Dataset 0-9 columns: float features (parameters of a product) 10 column: int labels (products)
Goal
Calculate an 0-1 classification certainty score for the labels (this is what my current code should do)
Calculate the same certainty score for each “product_name”(300 columns) at each rows(22'000)

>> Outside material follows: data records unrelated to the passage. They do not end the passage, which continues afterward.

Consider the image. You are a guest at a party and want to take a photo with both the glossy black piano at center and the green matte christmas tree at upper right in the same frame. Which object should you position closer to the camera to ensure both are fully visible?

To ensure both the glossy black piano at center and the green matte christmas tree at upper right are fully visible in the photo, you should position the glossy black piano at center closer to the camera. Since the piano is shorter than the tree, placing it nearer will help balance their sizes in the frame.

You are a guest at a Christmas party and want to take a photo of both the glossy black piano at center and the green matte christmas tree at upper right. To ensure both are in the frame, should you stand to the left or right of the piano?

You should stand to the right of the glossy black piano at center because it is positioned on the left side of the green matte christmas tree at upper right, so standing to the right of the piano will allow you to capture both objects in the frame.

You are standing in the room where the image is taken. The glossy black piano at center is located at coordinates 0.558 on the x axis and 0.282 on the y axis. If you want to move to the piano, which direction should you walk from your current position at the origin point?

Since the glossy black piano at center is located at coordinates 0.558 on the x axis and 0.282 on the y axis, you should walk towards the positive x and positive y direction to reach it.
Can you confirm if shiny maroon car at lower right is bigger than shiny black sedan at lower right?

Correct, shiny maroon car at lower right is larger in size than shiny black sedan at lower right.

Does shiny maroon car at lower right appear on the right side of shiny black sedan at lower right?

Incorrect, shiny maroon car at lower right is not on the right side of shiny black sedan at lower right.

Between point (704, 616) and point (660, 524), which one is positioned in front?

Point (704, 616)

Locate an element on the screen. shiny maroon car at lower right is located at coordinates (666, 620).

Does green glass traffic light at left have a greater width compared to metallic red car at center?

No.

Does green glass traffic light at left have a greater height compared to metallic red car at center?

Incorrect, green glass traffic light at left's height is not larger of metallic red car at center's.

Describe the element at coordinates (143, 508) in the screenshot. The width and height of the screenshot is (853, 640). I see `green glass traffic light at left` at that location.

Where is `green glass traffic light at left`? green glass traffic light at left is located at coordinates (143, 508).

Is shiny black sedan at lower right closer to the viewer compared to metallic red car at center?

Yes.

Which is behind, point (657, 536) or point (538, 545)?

ERROR I use sklearn.tree.DecisionTreeClassifier. I am trying to use "predict_proba" but it gives an error.
Python CODE
data_train = pd.read_csv('data.csv')
features = data_train.columns[:-1]
labels = data_train.columns[-1]
x_features = data_train[features]
x_label = data_train[labels]
X_train, X_test, y_train, y_test = train_test_split(x_features, x_label, random_state=0)
scaler = MinMaxScaler()
X_train = scaler.fit_transform(X_train)
X_test = scaler.transform(X_test)
clf = DecisionTreeClassifier(max_depth=3).fit(X_train, y_train)
class_probabilitiesDec = clf.predict_proba(y_train)
#ERORR: ValueError: Number of features of the model must match the input. Model n_features is 10 and input n_features is 16722
print('Decision Tree Classification Accuracy Training Score (max_depth=3): {:.2f}'.format(clf.score(X_train, y_train)*100) + ('%'))
print('Decision Tree Classification Accuracy Test Score (max_depth=3): {:.2f}'.format(clf.score(X_test, y_test)*100) + ('%'))
print(class_probabilitiesDec[:10])
# if I use X_tranin than it jsut prints out a buch of 41 element vectors: [[ 0.00490808 0.00765327 0.01123035 0.00332751 0.00665502 0.00357707
0.05182597 0.03169453 0.04267532 0.02761833 0.01988187 0.01281091
0.02936528 0.03934781 0.02329257 0.02961484 0.0353548 0.02503951
0.03577073 0.04700108 0.07661592 0.04433907 0.03019715 0.02196157
0.0108976 0.0074869 0.0291989 0.03951418 0.01372598 0.0176358
0.02345895 0.0169703 0.02487314 0.01813493 0.0482489 0.01988187
0.03252641 0.01572249 0.01455786 0.00457533 0.00083188]
[....
FEATURES (COLUMNS)
(last columns are the labels) 0 1 1 1 1.0 1462293561 1462293561 0 0 0.0 0.0 1 1 2 2 2 8.0 1460211580 1461091152 1 1 0.0 0.0 2 2 3 3 3 1.0 1469869039 1470560880 1 1 0.0 0.0 3 3 4 4 4 1.0 1461482675 1461482675 0 0 0.0 0.0 4 4 5 5 5 5.0 1462173043 1462386863 1 1 0.0 0.0 5
CLASSES COLUMNS (300 COLUMNS OF ITEMS)
HEADER ROW: apple gameboy battery .... SCORE in 1st row: 0.763 0.346 0.345 .... SCORE in 2nd row: 0.256 0.732 0.935 ....
ex.: of similar scores used when someone image classify cat VS. dog and the classification gives confidence scores.